Non-Linear Dynamics of Accretion Disks with Stochastic Viscosity

TL;DR

This paper introduces a non-linear numerical model for accretion disks incorporating stochastic viscosity fluctuations, successfully reproducing observed phenomena like the rms-flux relationship and coherence patterns seen in astrophysical sources.

Contribution

The study presents a novel non-linear stochastic model for accretion disks that captures key observational features not explained by previous linear models.

Findings

Reproduces the linear rms-flux relationship in disk luminosity.

Shows coherence in dissipation and accretion rates below viscous frequency.

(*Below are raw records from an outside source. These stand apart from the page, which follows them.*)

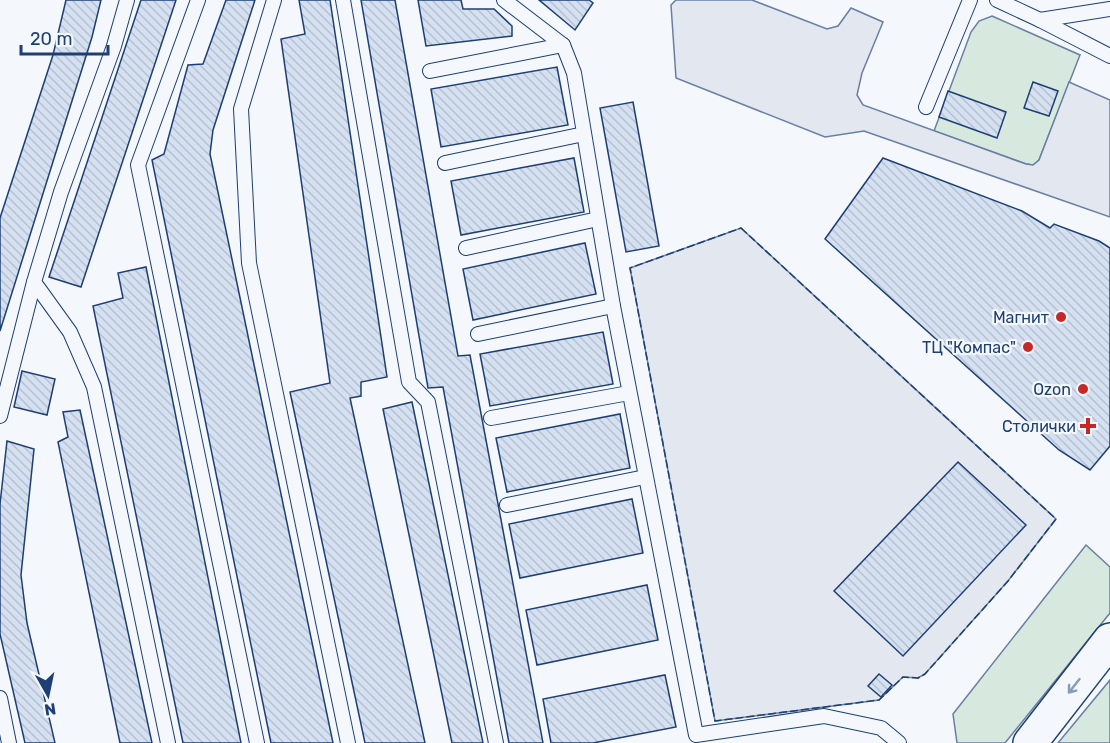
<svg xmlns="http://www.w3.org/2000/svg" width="1110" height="743" viewBox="0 0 1110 743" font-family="Rubik,sans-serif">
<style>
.green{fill:#d7e8df;stroke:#687fa3;stroke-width:1.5}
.parking{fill:#e3e8f0;stroke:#687fa3;stroke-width:1.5}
.building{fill:url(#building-back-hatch);stroke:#1d3f73;stroke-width:1.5}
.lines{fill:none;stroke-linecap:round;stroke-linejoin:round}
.service-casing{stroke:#1d3f73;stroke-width:16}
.primary-casing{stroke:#1d3f73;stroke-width:36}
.service{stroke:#f4f7fb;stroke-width:14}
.primary{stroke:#f4f7fb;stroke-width:33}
.fence{stroke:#1d3f73;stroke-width:1.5;stroke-dasharray:8 3;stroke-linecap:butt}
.oneway{stroke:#889bb7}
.poi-dot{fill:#c62828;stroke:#f4f7fb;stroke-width:2}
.labels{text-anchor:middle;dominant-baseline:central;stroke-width:4.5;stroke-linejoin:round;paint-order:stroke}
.poi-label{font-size:16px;fill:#1d3f73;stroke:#f4f7fb;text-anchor:end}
</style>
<defs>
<pattern id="building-back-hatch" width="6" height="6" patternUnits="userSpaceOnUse" patternTransform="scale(1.5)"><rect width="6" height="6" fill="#d5e0f0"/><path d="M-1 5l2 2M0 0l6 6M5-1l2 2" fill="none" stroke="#b6c1d1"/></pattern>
</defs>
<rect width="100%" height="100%" fill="#f4f7fb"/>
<g class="green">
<path d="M992 16 1080 55 1039 160 1033 165 1026 164 934 131 971 32 979 21Z"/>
<path d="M1086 545 1110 567V613L1005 743H957L953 714Z"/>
<path d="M1110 680V743H1058Z"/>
</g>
<g class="parking">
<path d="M676 0H752L827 29 838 26 851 8 883 22 862 73 857 95 863 105 1026 164 1033 165 1039 160 1069 82 1110 100V217L864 131 825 137 676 78 671 5Z"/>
<path d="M741 228 1056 519 1008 581 925 674 918 678 903 677 879 700 715 721 630 268Z"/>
</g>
<g class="building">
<path d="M66 0H101L92 37 0 331V218L53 55Z"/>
<path d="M141 0H176L81 287 49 277Z"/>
<path d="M226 0H255L213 130 210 154 333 743H271L152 160 164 154 188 65 203 64Z"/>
<path d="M299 0H330L387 377 361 382V396L350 398 425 743H365L290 392 330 383 281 39 305 34Z"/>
<path d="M361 0H395L458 356 470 355 543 743H509L443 387 428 388Z"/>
<path d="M418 0H461L463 9H494L512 26V36L426 46Z"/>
<path d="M539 0H589L593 3 575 30Z"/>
<path d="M557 67 568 125 441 147 431 89Z"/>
<path d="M1033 82 1058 91 1049 116 1024 108Z"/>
<path d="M948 91 1006 112 997 138 939 117Z"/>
<path d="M633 102 659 246 626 252 600 108Z"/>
<path d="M574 158 584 212 461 235 451 181Z"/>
<path d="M883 158 1022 211 1050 228 1054 224 1099 241 1110 248V446L1090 470 1059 450 825 239Z"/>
<path d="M585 243 596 294 473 320 463 269Z"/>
<path d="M146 267 241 743H183L93 306 123 298 118 273Z"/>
<path d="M603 332 613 384 490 406 480 354Z"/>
<path d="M22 371 55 379 47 415 14 407Z"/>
<path d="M412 402 483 743H452L383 409Z"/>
<path d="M80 410 152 743H120L58 442 68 437 63 412Z"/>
<path d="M620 414 630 468 507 492 496 438Z"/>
<path d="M7 441 34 449 21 575 27 623 55 743H25L0 634V504Z"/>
<path d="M958 462 1026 525 903 656 834 591Z"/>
<path d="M632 499 643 553 520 578 509 524Z"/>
<path d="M647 585 658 640 537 665 526 610Z"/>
<path d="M879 674 892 685 881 697 868 686Z"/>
<path d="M665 675 676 727 593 743H551L543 699Z"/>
</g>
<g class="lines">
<defs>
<g id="service">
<path d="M127 0 114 46 61 192 34 282 70 332 94 387 168 743"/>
<path d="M198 0 138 165 257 743"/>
<path d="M274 0 241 109 249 263 348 743"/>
<path d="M343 0 409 382 428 402 496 743"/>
<path d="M504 0 563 45 574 73 613 306 696 735 824 716 881 728 899 743"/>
<path d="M997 0 1040 20 1110 56"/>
<path d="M1040 20 1110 9"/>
<path d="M430 71 563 45"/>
<path d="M926 107 970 0"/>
<path d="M445 163 584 134"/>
<path d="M466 248 598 219"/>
<path d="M478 334 613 306"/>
<path d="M0 416 34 282"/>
<path d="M491 418 629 393"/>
<path d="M507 505 645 477"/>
<path d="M0 698 9 743"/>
</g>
<path id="primary" d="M1030 743 1110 640"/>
</defs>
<use href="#service" class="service-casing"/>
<use href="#primary" class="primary-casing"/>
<use href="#service" class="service"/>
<use href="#primary" class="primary"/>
<path class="fence" d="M741 228 1056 519 1008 581 925 674 918 678 903 677 879 700 715 721 630 268Z"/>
</g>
<defs><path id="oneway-shaft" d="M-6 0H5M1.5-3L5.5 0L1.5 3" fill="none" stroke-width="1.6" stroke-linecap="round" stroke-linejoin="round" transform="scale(1.5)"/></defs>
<use class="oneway" href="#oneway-shaft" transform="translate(1074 686) rotate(128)"/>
<g class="poi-dot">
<circle cx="1061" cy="317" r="6"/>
<circle cx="1028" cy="347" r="6"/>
<circle cx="1083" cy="389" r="6"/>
<path d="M1085 417h6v6h6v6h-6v6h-6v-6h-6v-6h6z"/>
</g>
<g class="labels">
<g class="poi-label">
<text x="1049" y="317">Магнит</text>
<text x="1016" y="347">ТЦ "Компас"</text>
<text x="1071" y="389">Ozon</text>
<text x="1076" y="426">Столички</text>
</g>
</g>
<g transform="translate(48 695) rotate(171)" stroke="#f4f7fb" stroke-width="4.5" paint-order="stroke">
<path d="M0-4.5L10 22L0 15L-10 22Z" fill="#1d3f73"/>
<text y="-9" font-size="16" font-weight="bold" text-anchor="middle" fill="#1d3f73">N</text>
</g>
<path d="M21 45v9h87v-9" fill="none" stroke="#1d3f73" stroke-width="3"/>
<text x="30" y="45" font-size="18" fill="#1d3f73" stroke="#f4f7fb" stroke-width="4.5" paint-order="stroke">20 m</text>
</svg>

Aligns with observed coherence in sources like Cygnus X-1.

Abstract

We present a non-linear numerical model for a geometrically thin accretion disk with the addition of stochastic non-linear fluctuations in the viscous parameter. These numerical realizations attempt to study the stochastic effects on the disk angular momentum transport. We show that this simple model is capable of reproducing several observed phenomenologies of accretion driven systems. The most notable of these is the observed linear rms-flux relationship in the disk luminosity. This feature is not formally captured by the linearized disk equations used in previous work. A Fourier analysis of the dissipation and mass accretion rates across disk radii show coherence for frequencies below the local viscous frequency. This is consistent with the coherence behavior observed in astrophysical sources such as Cygnus X-1.